While Whaley spoke with media members, Sturdy waited. They’d grown up together, played hundreds of games together, lost and won a state title together. So after Wednesday’s KABC Senior All-State Game, they would leave together.
Sturdy and Whaley’s Blue team, comprised of all-staters from classes 1-3A, lost 10-6 to the Red team filled with their 4-6A counterparts. But for once, the score didn’t matter.
Sturdy and Whaley cemented themselves as champions when they beat Anderson County 19-0 in the 3A title game May 28. They played Wednesday’s game for playing’s sake. For fun, for ceremony, for closure.
One last chance to be teammates.
“It’s sad and it’s also super exciting,” Sturdy said. “We’ve been through a lot together. All the games and memories, through the good and the bad, this is the perfect way to end it.”
Rock Creek’s senior duo closed their careers against a pair of familiar adversaries. Riley County’s Connor Holle and Nic Allen, who have fought the Mustangs for Mid-East League titles the last four years, played first base and outfield for the Red team.
Holle (1-for-1, two walks) and Allen (1-for-2, run scored), who have played together since they were “yea big,” according to Holle, felt the nostalgia, too. When Allen moves southeast to play football at Emporia State next fall, Holle will drive the opposite direction to play baseball at Fort Hays State.
They’ll keep in touch, but Holle doubts they’ll ever share a baseball field again. “Not until we’re like 30 and playing slow-pitch softball,” he said.
“That’s why today felt good,” Holle said. “It’s good to have this chance to play before we split.”
Wamego pitcher Ryan Erickson, an Ottawa football commit, already had said goodbye to his high school teammates before stepping onto the turf in Lawrence. As the Red Raiders’ only representative, Erickson allowed one run in the one inning he pitched Wednesday. He didn’t hit, but he enjoyed his new teammates’ company.
“I kind of just made friends today,” he said.
Friends come easily to Erickson, who described himself as Wamego’s “energy guy.” Red Raiders coach Weston Moody co-signed the label after Remy, Erickson’s Goldendoodle, frayed the brim on Erickson’s hat. When Erickson asked for a new hat, Moody told him no.
“You’ve got to keep that,” Erickson remembers Moody saying. “That’s what represents you.”

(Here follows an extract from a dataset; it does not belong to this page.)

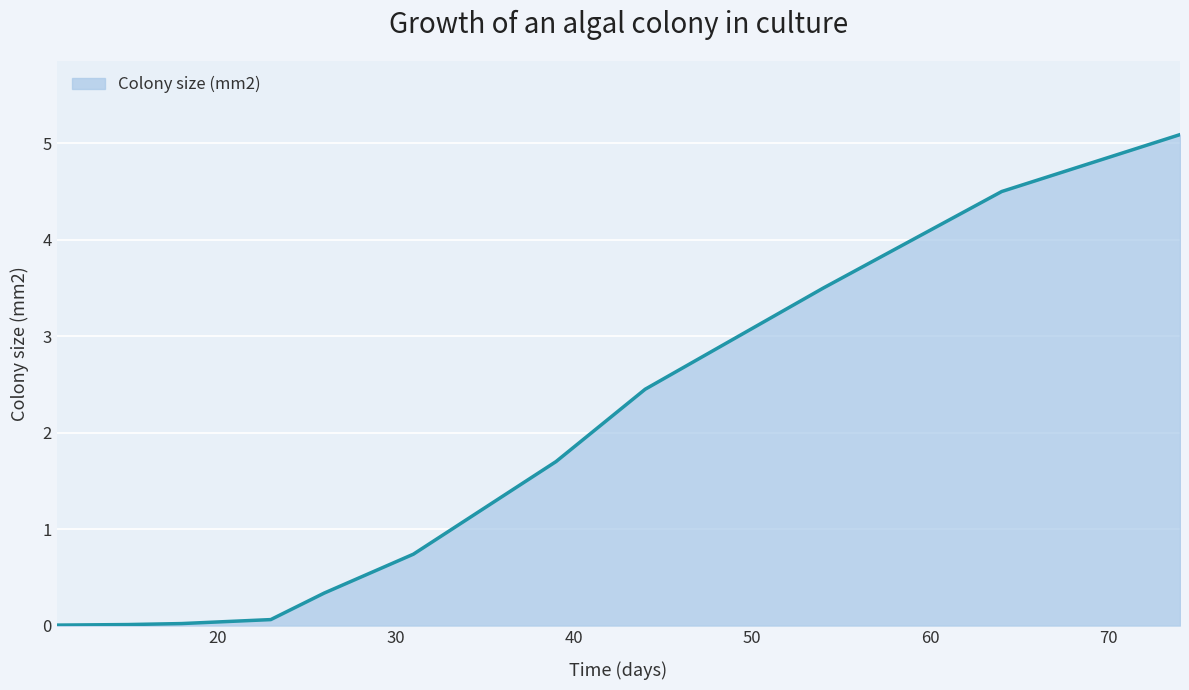

What is the average value?

1.7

Rock Creek head coach Shane Sieben also represented the Mustangs at Hoglund as the 3A Coach of the Year. Sieben called it an “honor” to coach Whaley and Sturdy one more time, even if Whaley ended the third inning by getting doubled up on a fly ball to shallow left field (“I fell asleep on that one,” Whaley said).

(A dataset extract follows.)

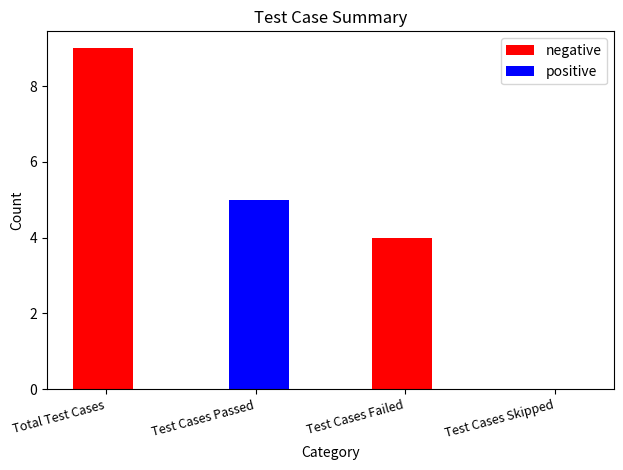

Which series changed the most between Total Test Cases and Test Cases Passed?

negative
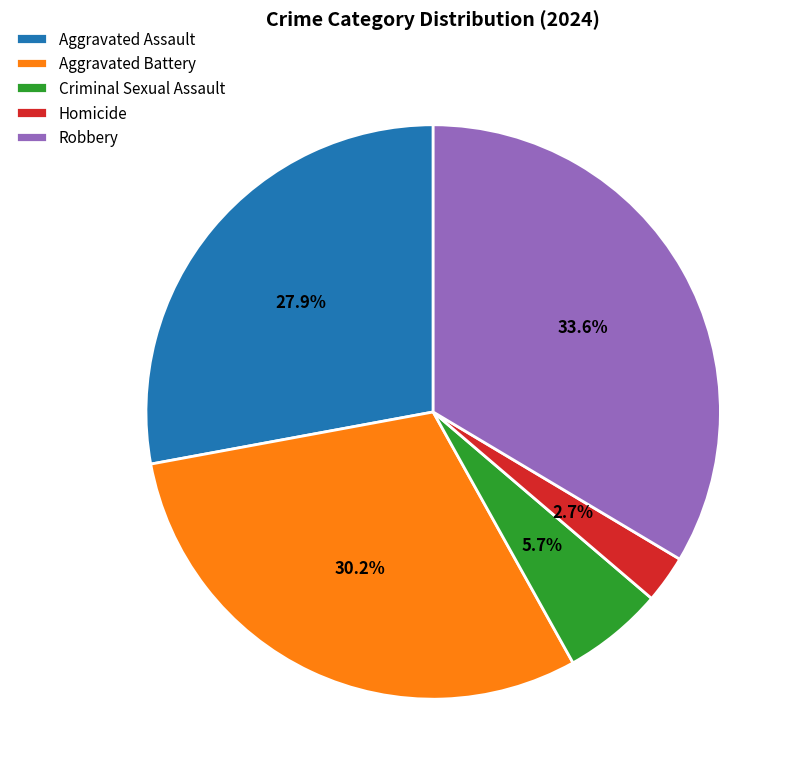

To the nearest percent, what percentage of the pie is Aggravated Assault?

28%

Had Wednesday’s game counted, Sieben might’ve scolded Whaley for his mistake. Then again, Sieben said, Whaley would’ve probable stolen third before that ball even left the bat.

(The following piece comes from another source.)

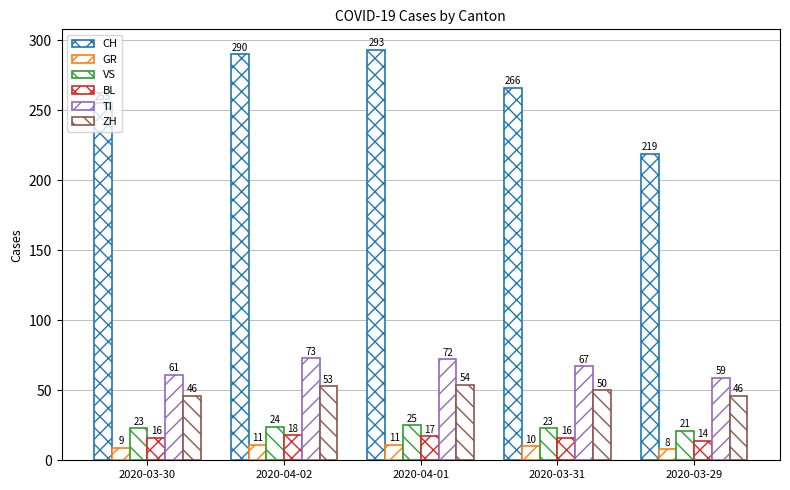

How many groups of bars are there?

5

To Sieben’s point, Whaley got to second on a double to right field that would’ve been a single for most players. He finished 1-for-3; Sturdy finished 1-for-2; now they’re both finished as Mustangs.
They might not be done as teammates, though. Whaley is visiting Emporia State, where Sturdy already has committed, soon. Both players would love to reunite as college teammates.
Sieben, on the the other hand, still can’t fathom that they’re leaving. He taught both in private lessons before he coached them at Rock Creek. He watched them develop into all-state players, set the culture for his Mustangs and achieve their ultimate goal.
Now they won’t play for Sieben again, which, even as he coached their final game, he struggled to process.
“I still think they’re going to be in a Rock Creek uniform,” Sieben said. “I’m working on a COVID extra year.”